--- Given information ---

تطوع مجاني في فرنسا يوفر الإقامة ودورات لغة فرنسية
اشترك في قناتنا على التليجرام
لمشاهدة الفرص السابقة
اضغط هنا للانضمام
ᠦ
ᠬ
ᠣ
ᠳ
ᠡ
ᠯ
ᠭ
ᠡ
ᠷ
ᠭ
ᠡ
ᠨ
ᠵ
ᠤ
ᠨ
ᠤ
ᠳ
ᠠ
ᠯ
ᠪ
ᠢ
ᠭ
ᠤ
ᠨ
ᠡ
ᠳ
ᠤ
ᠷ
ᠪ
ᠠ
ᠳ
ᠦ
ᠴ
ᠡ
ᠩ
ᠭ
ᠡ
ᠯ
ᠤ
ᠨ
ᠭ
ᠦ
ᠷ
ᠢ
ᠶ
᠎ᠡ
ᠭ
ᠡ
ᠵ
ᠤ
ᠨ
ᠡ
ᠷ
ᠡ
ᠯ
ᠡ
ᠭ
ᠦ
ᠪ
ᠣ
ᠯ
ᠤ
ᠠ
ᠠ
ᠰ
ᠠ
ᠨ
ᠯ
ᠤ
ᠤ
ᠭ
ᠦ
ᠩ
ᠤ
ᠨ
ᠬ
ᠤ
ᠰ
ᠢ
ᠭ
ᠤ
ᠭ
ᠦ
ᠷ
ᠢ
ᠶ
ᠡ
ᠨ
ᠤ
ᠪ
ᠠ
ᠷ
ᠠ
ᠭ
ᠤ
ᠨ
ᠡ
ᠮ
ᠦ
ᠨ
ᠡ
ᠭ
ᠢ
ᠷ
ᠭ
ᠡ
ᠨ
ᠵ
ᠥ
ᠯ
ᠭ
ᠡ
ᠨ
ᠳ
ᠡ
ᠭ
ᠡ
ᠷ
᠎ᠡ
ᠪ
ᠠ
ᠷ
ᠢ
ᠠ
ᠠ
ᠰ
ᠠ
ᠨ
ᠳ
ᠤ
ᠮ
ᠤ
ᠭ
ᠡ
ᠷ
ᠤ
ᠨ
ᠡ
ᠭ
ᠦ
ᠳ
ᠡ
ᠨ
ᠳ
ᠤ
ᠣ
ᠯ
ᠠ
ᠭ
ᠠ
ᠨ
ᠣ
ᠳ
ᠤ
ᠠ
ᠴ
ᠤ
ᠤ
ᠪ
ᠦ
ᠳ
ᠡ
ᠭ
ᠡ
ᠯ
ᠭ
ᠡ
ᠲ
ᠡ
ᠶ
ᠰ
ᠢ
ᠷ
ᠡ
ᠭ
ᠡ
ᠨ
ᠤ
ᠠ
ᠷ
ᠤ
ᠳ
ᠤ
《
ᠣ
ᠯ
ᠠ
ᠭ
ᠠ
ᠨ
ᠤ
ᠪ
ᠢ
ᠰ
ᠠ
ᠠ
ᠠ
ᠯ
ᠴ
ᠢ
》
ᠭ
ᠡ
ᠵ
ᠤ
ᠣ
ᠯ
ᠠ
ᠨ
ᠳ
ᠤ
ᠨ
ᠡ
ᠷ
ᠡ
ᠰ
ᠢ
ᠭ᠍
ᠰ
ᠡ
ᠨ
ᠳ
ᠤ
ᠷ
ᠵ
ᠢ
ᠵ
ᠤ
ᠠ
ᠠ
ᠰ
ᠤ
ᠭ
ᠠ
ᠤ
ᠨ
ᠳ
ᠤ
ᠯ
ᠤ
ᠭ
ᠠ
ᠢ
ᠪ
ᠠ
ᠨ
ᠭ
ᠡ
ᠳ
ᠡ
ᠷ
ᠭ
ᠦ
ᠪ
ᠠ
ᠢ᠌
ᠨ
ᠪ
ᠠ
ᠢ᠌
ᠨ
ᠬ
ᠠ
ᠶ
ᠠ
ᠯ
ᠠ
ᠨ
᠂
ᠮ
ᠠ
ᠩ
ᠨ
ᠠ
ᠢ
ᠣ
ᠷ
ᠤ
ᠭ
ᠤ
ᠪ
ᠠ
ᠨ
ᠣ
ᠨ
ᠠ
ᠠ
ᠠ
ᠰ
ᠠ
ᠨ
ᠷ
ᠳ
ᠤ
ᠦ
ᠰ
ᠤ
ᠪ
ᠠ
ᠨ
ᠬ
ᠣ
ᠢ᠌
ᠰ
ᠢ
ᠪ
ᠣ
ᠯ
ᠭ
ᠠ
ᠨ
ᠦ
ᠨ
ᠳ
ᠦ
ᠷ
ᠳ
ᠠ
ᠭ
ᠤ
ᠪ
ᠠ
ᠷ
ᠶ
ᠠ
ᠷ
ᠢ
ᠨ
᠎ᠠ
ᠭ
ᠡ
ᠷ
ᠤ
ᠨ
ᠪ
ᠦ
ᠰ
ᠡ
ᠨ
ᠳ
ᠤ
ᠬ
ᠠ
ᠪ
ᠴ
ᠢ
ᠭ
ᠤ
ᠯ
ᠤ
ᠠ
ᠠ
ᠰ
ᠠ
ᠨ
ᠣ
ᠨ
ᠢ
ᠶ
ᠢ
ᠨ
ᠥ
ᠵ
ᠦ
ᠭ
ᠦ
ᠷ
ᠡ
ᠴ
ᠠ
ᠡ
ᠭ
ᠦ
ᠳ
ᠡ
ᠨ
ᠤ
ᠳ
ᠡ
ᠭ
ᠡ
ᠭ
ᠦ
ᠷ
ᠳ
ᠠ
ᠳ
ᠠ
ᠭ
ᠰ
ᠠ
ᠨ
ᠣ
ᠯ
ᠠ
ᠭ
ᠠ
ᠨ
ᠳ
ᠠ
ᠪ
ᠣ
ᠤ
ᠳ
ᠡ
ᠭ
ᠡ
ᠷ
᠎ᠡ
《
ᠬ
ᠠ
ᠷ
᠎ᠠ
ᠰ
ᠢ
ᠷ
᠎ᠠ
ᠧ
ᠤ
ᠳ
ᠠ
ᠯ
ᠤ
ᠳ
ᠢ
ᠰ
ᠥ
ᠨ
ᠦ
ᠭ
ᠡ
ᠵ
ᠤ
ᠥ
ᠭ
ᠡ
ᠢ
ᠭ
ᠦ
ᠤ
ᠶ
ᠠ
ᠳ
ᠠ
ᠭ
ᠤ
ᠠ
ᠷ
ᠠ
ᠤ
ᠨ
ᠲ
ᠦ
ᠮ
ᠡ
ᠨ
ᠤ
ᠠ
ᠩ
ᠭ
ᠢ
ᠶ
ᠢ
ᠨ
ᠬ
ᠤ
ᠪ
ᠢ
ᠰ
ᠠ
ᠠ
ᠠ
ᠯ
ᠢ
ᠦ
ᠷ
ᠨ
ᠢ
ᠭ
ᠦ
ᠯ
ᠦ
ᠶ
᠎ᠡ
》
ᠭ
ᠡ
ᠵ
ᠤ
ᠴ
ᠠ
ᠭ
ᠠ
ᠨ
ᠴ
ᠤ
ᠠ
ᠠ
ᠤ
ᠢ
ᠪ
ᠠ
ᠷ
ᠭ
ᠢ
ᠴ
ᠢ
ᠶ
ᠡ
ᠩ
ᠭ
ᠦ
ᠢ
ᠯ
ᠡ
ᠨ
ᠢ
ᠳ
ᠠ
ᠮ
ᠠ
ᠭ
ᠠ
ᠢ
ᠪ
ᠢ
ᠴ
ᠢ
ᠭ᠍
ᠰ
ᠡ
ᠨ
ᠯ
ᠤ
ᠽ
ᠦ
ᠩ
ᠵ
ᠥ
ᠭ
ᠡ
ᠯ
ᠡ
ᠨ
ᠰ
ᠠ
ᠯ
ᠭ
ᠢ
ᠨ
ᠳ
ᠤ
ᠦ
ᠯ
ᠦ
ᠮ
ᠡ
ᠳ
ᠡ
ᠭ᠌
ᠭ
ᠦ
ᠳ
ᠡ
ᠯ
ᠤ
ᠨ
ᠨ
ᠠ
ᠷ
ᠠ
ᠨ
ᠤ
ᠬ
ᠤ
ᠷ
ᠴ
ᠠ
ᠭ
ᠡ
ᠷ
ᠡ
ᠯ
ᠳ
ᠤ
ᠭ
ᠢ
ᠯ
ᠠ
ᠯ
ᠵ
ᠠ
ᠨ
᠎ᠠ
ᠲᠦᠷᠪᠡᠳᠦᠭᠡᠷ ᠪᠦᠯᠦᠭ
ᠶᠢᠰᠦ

---

▶ [Job]: Every line from the one containing "اشترك في قناتنا على التليجرام" through the last line of the entries must be written out verbatim, and no other line.

▶ [Response to the exercise]:
اشترك في قناتنا على التليجرام
لمشاهدة الفرص السابقة
اضغط هنا للانضمام
ᠦ
ᠬ
ᠣ
ᠳ
ᠡ
ᠯ
ᠭ
ᠡ
ᠷ
ᠭ
ᠡ
ᠨ
ᠵ
ᠤ
ᠨ
ᠤ
ᠳ
ᠠ
ᠯ
ᠪ
ᠢ
ᠭ
ᠤ
ᠨ
ᠡ
ᠳ
ᠤ
ᠷ
ᠪ
ᠠ
ᠳ
ᠦ
ᠴ
ᠡ
ᠩ
ᠭ
ᠡ
ᠯ
ᠤ
ᠨ
ᠭ
ᠦ
ᠷ
ᠢ
ᠶ
᠎ᠡ
ᠭ
ᠡ
ᠵ
ᠤ
ᠨ
ᠡ
ᠷ
ᠡ
ᠯ
ᠡ
ᠭ
ᠦ
ᠪ
ᠣ
ᠯ
ᠤ
ᠠ
ᠠ
ᠰ
ᠠ
ᠨ
ᠯ
ᠤ
ᠤ
ᠭ
ᠦ
ᠩ
ᠤ
ᠨ
ᠬ
ᠤ
ᠰ
ᠢ
ᠭ
ᠤ
ᠭ
ᠦ
ᠷ
ᠢ
ᠶ
ᠡ
ᠨ
ᠤ
ᠪ
ᠠ
ᠷ
ᠠ
ᠭ
ᠤ
ᠨ
ᠡ
ᠮ
ᠦ
ᠨ
ᠡ
ᠭ
ᠢ
ᠷ
ᠭ
ᠡ
ᠨ
ᠵ
ᠥ
ᠯ
ᠭ
ᠡ
ᠨ
ᠳ
ᠡ
ᠭ
ᠡ
ᠷ
᠎ᠡ
ᠪ
ᠠ
ᠷ
ᠢ
ᠠ
ᠠ
ᠰ
ᠠ
ᠨ
ᠳ
ᠤ
ᠮ
ᠤ
ᠭ
ᠡ
ᠷ
ᠤ
ᠨ
ᠡ
ᠭ
ᠦ
ᠳ
ᠡ
ᠨ
ᠳ
ᠤ
ᠣ
ᠯ
ᠠ
ᠭ
ᠠ
ᠨ
ᠣ
ᠳ
ᠤ
ᠠ
ᠴ
ᠤ
ᠤ
ᠪ
ᠦ
ᠳ
ᠡ
ᠭ
ᠡ
ᠯ
ᠭ
ᠡ
ᠲ
ᠡ
ᠶ
ᠰ
ᠢ
ᠷ
ᠡ
ᠭ
ᠡ
ᠨ
ᠤ
ᠠ
ᠷ
ᠤ
ᠳ
ᠤ
《
ᠣ
ᠯ
ᠠ
ᠭ
ᠠ
ᠨ
ᠤ
ᠪ
ᠢ
ᠰ
ᠠ
ᠠ
ᠠ
ᠯ
ᠴ
ᠢ
》
ᠭ
ᠡ
ᠵ
ᠤ
ᠣ
ᠯ
ᠠ
ᠨ
ᠳ
ᠤ
ᠨ
ᠡ
ᠷ
ᠡ
ᠰ
ᠢ
ᠭ᠍
ᠰ
ᠡ
ᠨ
ᠳ
ᠤ
ᠷ
ᠵ
ᠢ
ᠵ
ᠤ
ᠠ
ᠠ
ᠰ
ᠤ
ᠭ
ᠠ
ᠤ
ᠨ
ᠳ
ᠤ
ᠯ
ᠤ
ᠭ
ᠠ
ᠢ
ᠪ
ᠠ
ᠨ
ᠭ
ᠡ
ᠳ
ᠡ
ᠷ
ᠭ
ᠦ
ᠪ
ᠠ
ᠢ᠌
ᠨ
ᠪ
ᠠ
ᠢ᠌
ᠨ
ᠬ
ᠠ
ᠶ
ᠠ
ᠯ
ᠠ
ᠨ
᠂
ᠮ
ᠠ
ᠩ
ᠨ
ᠠ
ᠢ
ᠣ
ᠷ
ᠤ
ᠭ
ᠤ
ᠪ
ᠠ
ᠨ
ᠣ
ᠨ
ᠠ
ᠠ
ᠠ
ᠰ
ᠠ
ᠨ
ᠷ
ᠳ
ᠤ
ᠦ
ᠰ
ᠤ
ᠪ
ᠠ
ᠨ
ᠬ
ᠣ
ᠢ᠌
ᠰ
ᠢ
ᠪ
ᠣ
ᠯ
ᠭ
ᠠ
ᠨ
ᠦ
ᠨ
ᠳ
ᠦ
ᠷ
ᠳ
ᠠ
ᠭ
ᠤ
ᠪ
ᠠ
ᠷ
ᠶ
ᠠ
ᠷ
ᠢ
ᠨ
᠎ᠠ
ᠭ
ᠡ
ᠷ
ᠤ
ᠨ
ᠪ
ᠦ
ᠰ
ᠡ
ᠨ
ᠳ
ᠤ
ᠬ
ᠠ
ᠪ
ᠴ
ᠢ
ᠭ
ᠤ
ᠯ
ᠤ
ᠠ
ᠠ
ᠰ
ᠠ
ᠨ
ᠣ
ᠨ
ᠢ
ᠶ
ᠢ
ᠨ
ᠥ
ᠵ
ᠦ
ᠭ
ᠦ
ᠷ
ᠡ
ᠴ
ᠠ
ᠡ
ᠭ
ᠦ
ᠳ
ᠡ
ᠨ
ᠤ
ᠳ
ᠡ
ᠭ
ᠡ
ᠭ
ᠦ
ᠷ
ᠳ
ᠠ
ᠳ
ᠠ
ᠭ
ᠰ
ᠠ
ᠨ
ᠣ
ᠯ
ᠠ
ᠭ
ᠠ
ᠨ
ᠳ
ᠠ
ᠪ
ᠣ
ᠤ
ᠳ
ᠡ
ᠭ
ᠡ
ᠷ
᠎ᠡ
《
ᠬ
ᠠ
ᠷ
᠎ᠠ
ᠰ
ᠢ
ᠷ
᠎ᠠ
ᠧ
ᠤ
ᠳ
ᠠ
ᠯ
ᠤ
ᠳ
ᠢ
ᠰ
ᠥ
ᠨ
ᠦ
ᠭ
ᠡ
ᠵ
ᠤ
ᠥ
ᠭ
ᠡ
ᠢ
ᠭ
ᠦ
ᠤ
ᠶ
ᠠ
ᠳ
ᠠ
ᠭ
ᠤ
ᠠ
ᠷ
ᠠ
ᠤ
ᠨ
ᠲ
ᠦ
ᠮ
ᠡ
ᠨ
ᠤ
ᠠ
ᠩ
ᠭ
ᠢ
ᠶ
ᠢ
ᠨ
ᠬ
ᠤ
ᠪ
ᠢ
ᠰ
ᠠ
ᠠ
ᠠ
ᠯ
ᠢ
ᠦ
ᠷ
ᠨ
ᠢ
ᠭ
ᠦ
ᠯ
ᠦ
ᠶ
᠎ᠡ
》
ᠭ
ᠡ
ᠵ
ᠤ
ᠴ
ᠠ
ᠭ
ᠠ
ᠨ
ᠴ
ᠤ
ᠠ
ᠠ
ᠤ
ᠢ
ᠪ
ᠠ
ᠷ
ᠭ
ᠢ
ᠴ
ᠢ
ᠶ
ᠡ
ᠩ
ᠭ
ᠦ
ᠢ
ᠯ
ᠡ
ᠨ
ᠢ
ᠳ
ᠠ
ᠮ
ᠠ
ᠭ
ᠠ
ᠢ
ᠪ
ᠢ
ᠴ
ᠢ
ᠭ᠍
ᠰ
ᠡ
ᠨ
ᠯ
ᠤ
ᠽ
ᠦ
ᠩ
ᠵ
ᠥ
ᠭ
ᠡ
ᠯ
ᠡ
ᠨ
ᠰ
ᠠ
ᠯ
ᠭ
ᠢ
ᠨ
ᠳ
ᠤ
ᠦ
ᠯ
ᠦ
ᠮ
ᠡ
ᠳ
ᠡ
ᠭ᠌
ᠭ
ᠦ
ᠳ
ᠡ
ᠯ
ᠤ
ᠨ
ᠨ
ᠠ
ᠷ
ᠠ
ᠨ
ᠤ
ᠬ
ᠤ
ᠷ
ᠴ
ᠠ
ᠭ
ᠡ
ᠷ
ᠡ
ᠯ
ᠳ
ᠤ
ᠭ
ᠢ
ᠯ
ᠠ
ᠯ
ᠵ
ᠠ
ᠨ
᠎ᠠ
ᠲᠦᠷᠪᠡᠳᠦᠭᠡᠷ ᠪᠦᠯᠦᠭ
ᠶᠢᠰᠦ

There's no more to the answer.